Yesterday, Ontarians rejected a new, more democratic system that would enhance the power of voters.
Why? Fear. Fear of something new. Fear of something a bit too complicated for comfort.
All arguments put forward to defend First Past the Post and defame Mixed Member Proportional can be boiled down to fear.
This is yet another example of the current shameless trend of rationalization, or "truthiness", meaning thinking with your gut (or places south of it) and then dreaming up something pseudo-logical to defend that gut feeling. Mr. Bush's neocons perfected the art, and now Ontarians have borrowed a page from his book.
Some things you may have heard about MMP:
"It's too complicated."
Really? And you drive a car?
"Parties can appoint whoever they want, and we'll have hacks not accountable to voters."

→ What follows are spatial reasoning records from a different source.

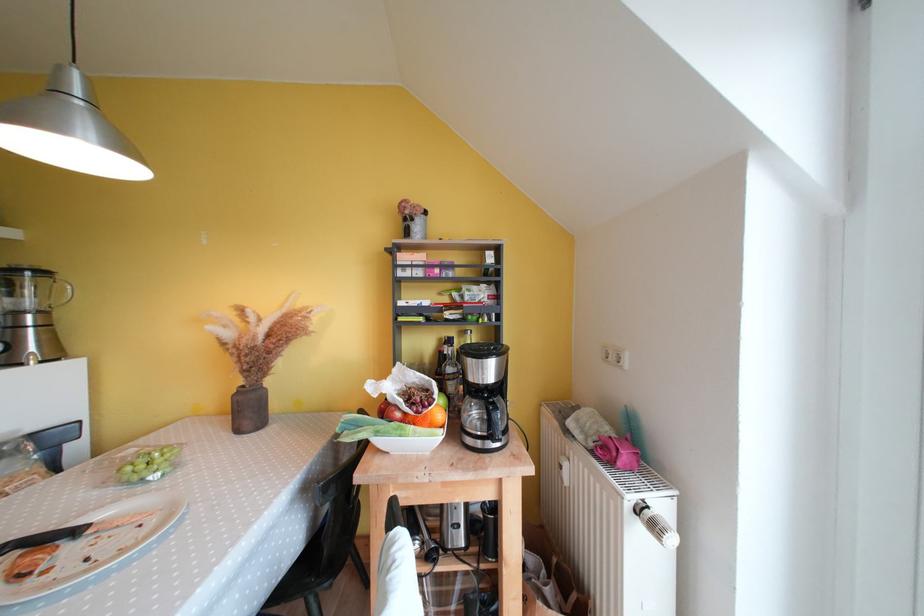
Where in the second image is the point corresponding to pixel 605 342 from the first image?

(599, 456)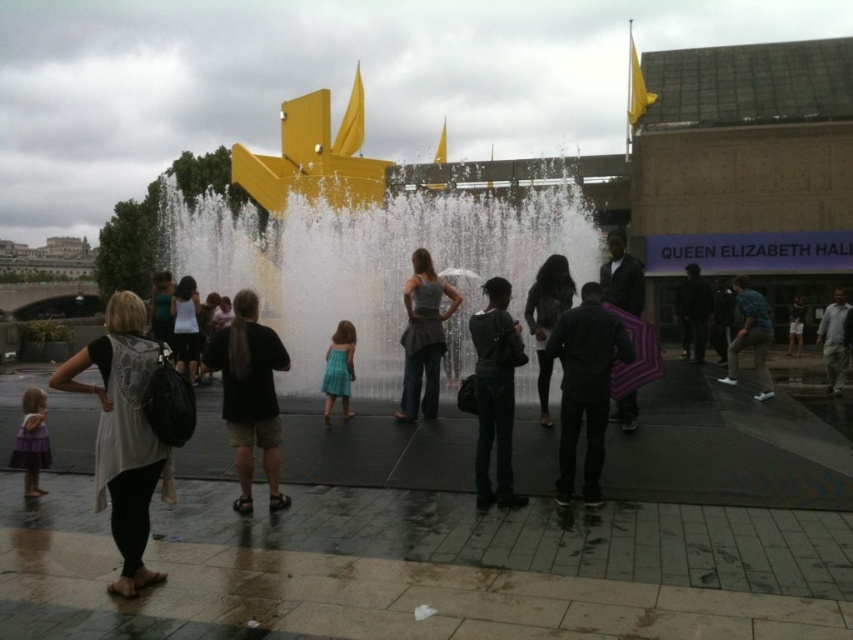
Question: Which point is farther to the camera?

Choices:
 (A) dark gray fabric jacket at center
 (B) dark brown fur coat at center
 (C) matte black backpack at left

Answer: (B)

Question: Is black matte jacket at center smaller than dark gray fabric jacket at center?

Choices:
 (A) yes
 (B) no

Answer: (A)

Question: Can you confirm if white frothy water at center is positioned to the left of dark gray fabric jacket at center?

Choices:
 (A) no
 (B) yes

Answer: (B)

Question: In this image, where is gray fabric dress at center located relative to gray cotton shirt at center?

Choices:
 (A) below
 (B) above

Answer: (B)

Question: Estimate the real-world distances between objects in this image. Which object is farther from the black leather jacket at center?

Choices:
 (A) black matte jacket at center
 (B) black cotton shirt at center
 (C) gray cotton shirt at center

Answer: (B)

Question: Which object is farther from the camera taking this photo?

Choices:
 (A) dark brown fur coat at center
 (B) dark gray fabric jacket at center
 (C) white matte tank top at center
 (D) black leather jacket at center

Answer: (D)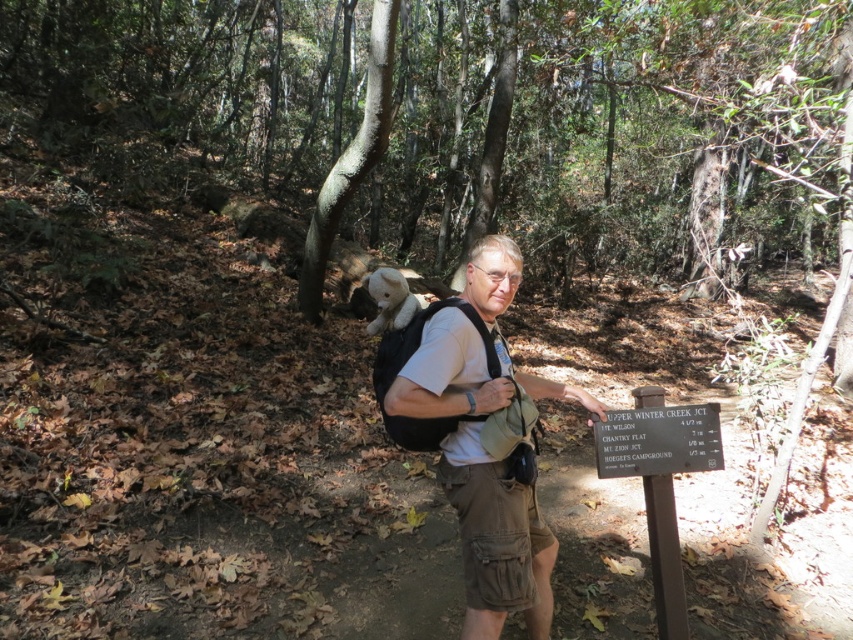
You are standing at the wooden signpost in the forest. You want to place a small 1.5 feet wide flowerpot between you and the point at coordinate point (479, 273). Will the flowerpot fit in that space?

The distance between you and the point at coordinate point (479, 273) is 7.70 feet, so the flowerpot of 1.5 feet width will fit comfortably in that space.

You are planning to carry both the matte black backpack at center and the black plastic sign at center. Which one requires more space to carry?

The matte black backpack at center requires more space to carry because its width is larger than the black plastic sign at center.

You are navigating a hiking trail and see two points marked on your map. The first point is labeled as point [489,312] and the second as point [616,472]. According to the scene, which point is closer to your current position?

Point [489,312] is in front of point [616,472], so it is closer to your current position.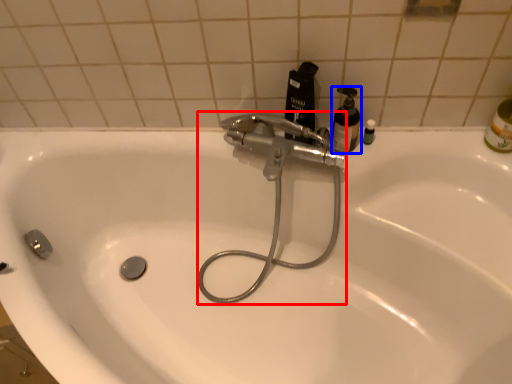
Question: Among these objects, which one is farthest to the camera, plumbing fixture (highlighted by a red box) or mouthwash (highlighted by a blue box)?

Choices:
 (A) plumbing fixture
 (B) mouthwash

Answer: (B)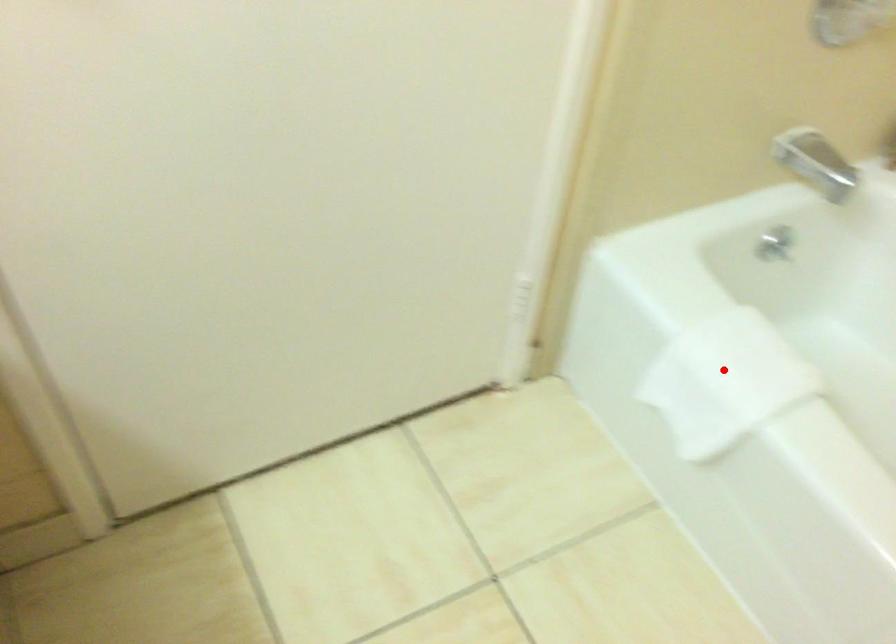
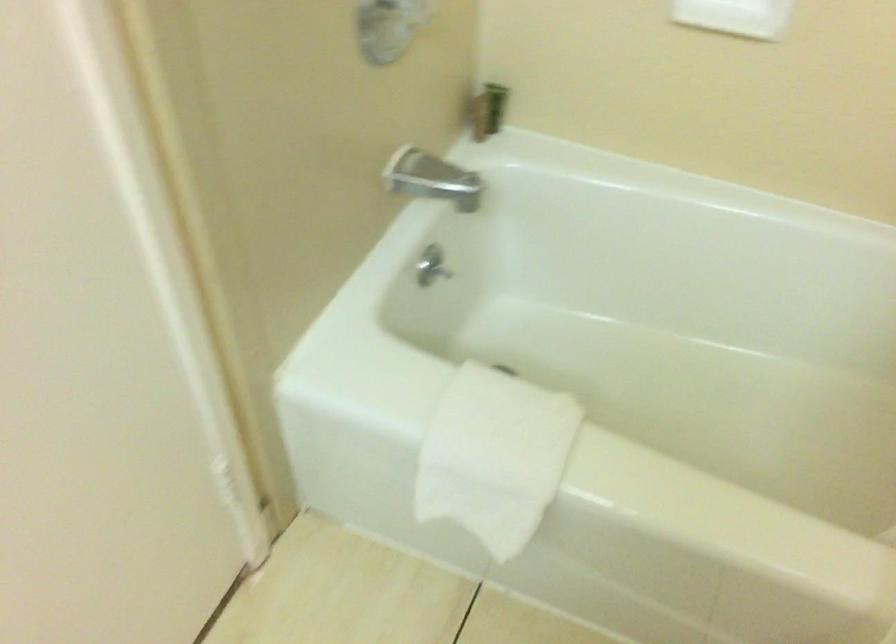
Question: I am providing you with two images of the same scene from different viewpoints. In image1, a red point is highlighted. Considering the same 3D point in image2, which of the following is correct?

Choices:
 (A) It is closer
 (B) It is farther

Answer: (A)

Yes, they might, even though most parties have promised to elect candidates as they do now. But if you don't like that you can directly punish them at the polls, which today is not a clear option. Look at the rest of the world, has this fear been realized? No.
"Majorities will become extinct, and they are needed to force change."
If someone deserves a majority, like Danny Williams, MMP will give them one. Otherwise, minority governments will force the benefits of compromise, creativity and deeper analyses of issues. This is sure to be a better long-term strategy than the juvenile tactics seen today. Recall the actions of recent Ontario majorities, from wholesale Conservative sell-offs to private nepotism to the Liberal's wildly unpopular health tax. Are actions like this worth keeping?
Fear won today, and in the long run we all lose. Our children will not thank us for using our guts instead of our brains.